Fast forward to today and the world seems ominously close to the one predicted above by an anonymous London-based currency specialist, one of 13 interviews with global macro hedge fund managers that make up
Inside the House of Money. Even midway through 2008, inflation remained the main preoccupation as commodity markets continued to rally and oil was pushing $150 per barrel. But as the subprime crisis became a full-blown international credit, debt and solvency crisis, banks began to teeter on unsustainable levels of leverage and a host of scandals compounded an already pervasive lack of confidence.
As risk assets of all kinds were sold
en masse, the receding tide exposed many hedge funds for what they were: leveraged market beta plays. Although it now seems clear that hedge funds broadly were far less leveraged than the banks, which are now dragging down the real economy, hedge fund performance suffered, with even some celebrated household names losing 50% to 90% of their (investors') assets.
Almost without exception, funds that performed well in the recent environment were funds that understood the global macro picture. Whether a manager called him- or herself equity long/short, fixed income, commodity or other, understanding the broader macro backdrop became paramount.
Contrasted with the top-down, active trading and disciplined risk management focus of most global macro funds, managers focused on bottom-up, longer-term valuation approaches tended to be among those most disappointed, as they decried markets, saying they are "irrational" and "oversold," creating a "perfect storm."
The book's conclusion is simply the famous and now often-cited quote by Keynes: "In the long run, we're all dead." Some markets might in fact be cheap at current levels. But can you stay solvent long enough to capitalize on such "value?" As many managers in the book belabored well before it was fashionable to do so, this game is all about liquidity, liquidity, liquidity.
Inside the House of Money was born from a simple question: What is macro? Where other hedge fund strategies are relatively straightforward (buying or selling stocks, for example), global macro managers can bet on any instrument, in any market, anywhere in the world. As one interviewee describes it in the book, global macro is "the willingness to opportunistically look at every idea that comes along, from micro situations to country-specific situations, across every asset category and every country in the world. It's the combination of a broad top-down country analysis with a bottom-up micro analysis of companies." The lack of understanding by the investment community of how global macro managers build their portfolios, construct their trades and decide on what bets to make is what prompted the effort to produce the book.

> _Given data_:
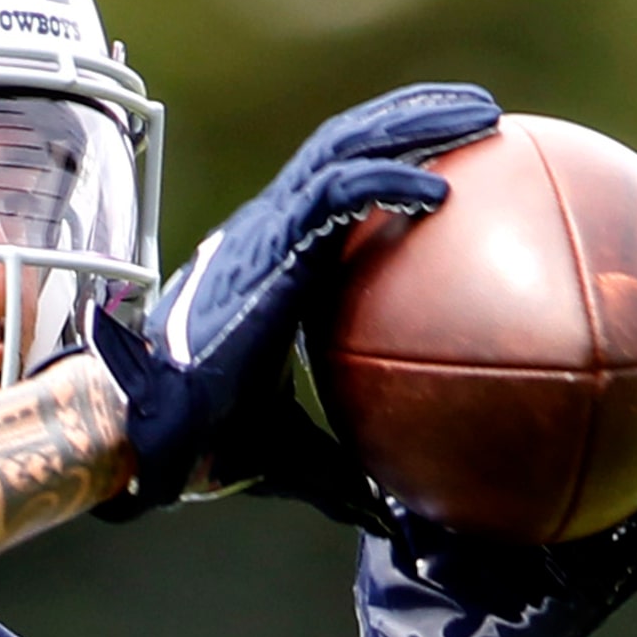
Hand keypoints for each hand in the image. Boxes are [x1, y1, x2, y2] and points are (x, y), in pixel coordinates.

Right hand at [88, 83, 499, 517]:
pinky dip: (389, 182)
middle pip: (346, 142)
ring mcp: (263, 231)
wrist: (152, 432)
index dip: (390, 153)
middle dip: (414, 113)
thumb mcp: (299, 455)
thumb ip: (347, 476)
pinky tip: (442, 194)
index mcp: (277, 265)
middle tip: (484, 112)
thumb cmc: (209, 442)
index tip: (453, 154)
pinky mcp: (265, 246)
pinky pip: (335, 195)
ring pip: (342, 146)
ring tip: (479, 117)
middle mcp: (268, 232)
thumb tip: (395, 525)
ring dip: (412, 122)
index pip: (336, 184)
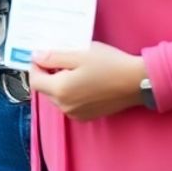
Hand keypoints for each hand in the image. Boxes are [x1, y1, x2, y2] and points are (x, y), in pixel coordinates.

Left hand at [29, 42, 146, 119]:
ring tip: (73, 67)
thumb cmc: (108, 64)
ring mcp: (77, 114)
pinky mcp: (87, 116)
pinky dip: (69, 91)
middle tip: (60, 58)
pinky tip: (82, 80)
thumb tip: (35, 56)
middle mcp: (65, 106)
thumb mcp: (78, 54)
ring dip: (58, 82)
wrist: (137, 82)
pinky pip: (68, 103)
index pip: (34, 80)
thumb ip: (53, 57)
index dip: (35, 65)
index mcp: (61, 91)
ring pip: (56, 96)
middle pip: (44, 89)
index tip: (43, 54)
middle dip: (47, 73)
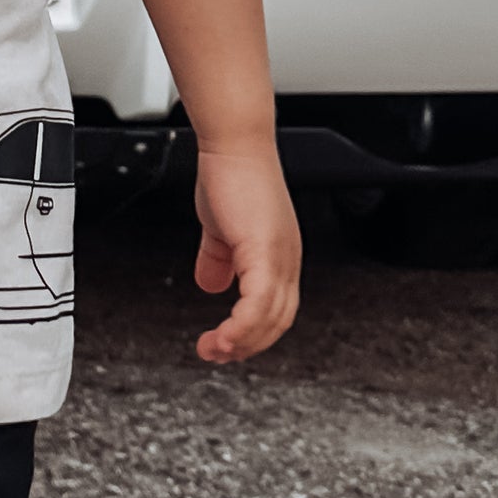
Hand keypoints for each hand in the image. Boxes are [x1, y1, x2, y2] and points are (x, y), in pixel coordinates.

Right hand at [190, 141, 300, 362]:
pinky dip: (241, 326)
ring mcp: (280, 256)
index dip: (252, 333)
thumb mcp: (220, 228)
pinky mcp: (265, 251)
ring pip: (270, 319)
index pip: (276, 310)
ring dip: (240, 343)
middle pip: (277, 321)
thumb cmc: (230, 175)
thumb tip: (210, 285)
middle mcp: (287, 260)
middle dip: (246, 346)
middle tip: (215, 354)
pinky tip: (222, 336)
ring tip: (212, 350)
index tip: (225, 344)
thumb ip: (217, 258)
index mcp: (280, 257)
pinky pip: (258, 303)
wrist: (233, 144)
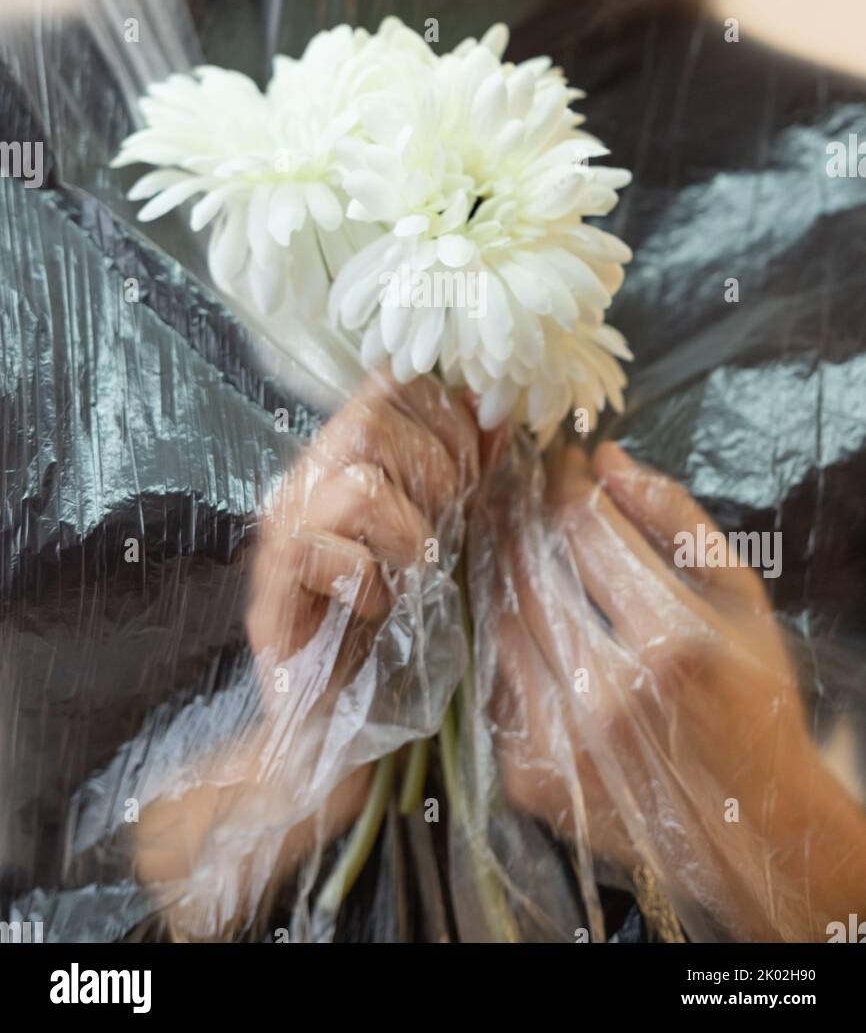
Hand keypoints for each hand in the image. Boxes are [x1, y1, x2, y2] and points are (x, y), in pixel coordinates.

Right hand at [136, 369, 478, 940]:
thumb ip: (466, 469)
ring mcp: (286, 531)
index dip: (447, 413)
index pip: (391, 385)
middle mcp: (309, 479)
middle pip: (372, 421)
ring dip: (408, 531)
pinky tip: (377, 605)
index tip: (479, 462)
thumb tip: (498, 409)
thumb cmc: (398, 617)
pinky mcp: (272, 588)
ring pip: (356, 486)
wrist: (338, 716)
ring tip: (417, 570)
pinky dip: (364, 578)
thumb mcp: (445, 530)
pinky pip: (318, 551)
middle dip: (435, 470)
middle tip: (449, 522)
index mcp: (349, 454)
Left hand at [493, 441, 865, 940]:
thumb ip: (673, 519)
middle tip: (517, 480)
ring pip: (500, 618)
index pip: (582, 527)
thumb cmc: (751, 697)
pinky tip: (519, 611)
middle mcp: (606, 693)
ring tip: (510, 533)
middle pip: (527, 567)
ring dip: (500, 566)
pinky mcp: (528, 775)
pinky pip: (497, 677)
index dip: (563, 480)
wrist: (750, 826)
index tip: (561, 460)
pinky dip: (505, 637)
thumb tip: (604, 457)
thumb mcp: (739, 597)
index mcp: (670, 641)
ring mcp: (559, 741)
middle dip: (518, 510)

> _What to work on_:
**a)** Using the hedge fund passage, decide whether each statement agrees with it. Answer yes or no for each, and quote the words of the passage that settle it.
(i) Midway through 2008, oil was pushing $150 per barrel.
(ii) Hedge funds were broadly more leveraged than the banks.
(iii) The book is made up of 13 interviews with global macro hedge fund managers.
**b)** List every word or phrase that the hedge fund passage quotes from the bottom-up, longer-term valuation managers describing the markets.

> _List of answers_:
**a)**
(i) Yes: "oil was pushing $150 per barrel"
(ii) No: "hedge funds broadly were far less leveraged than the banks"
(iii) Yes: "13 interviews with global macro hedge fund managers"

**b)**
"irrational"
"oversold"
"perfect storm"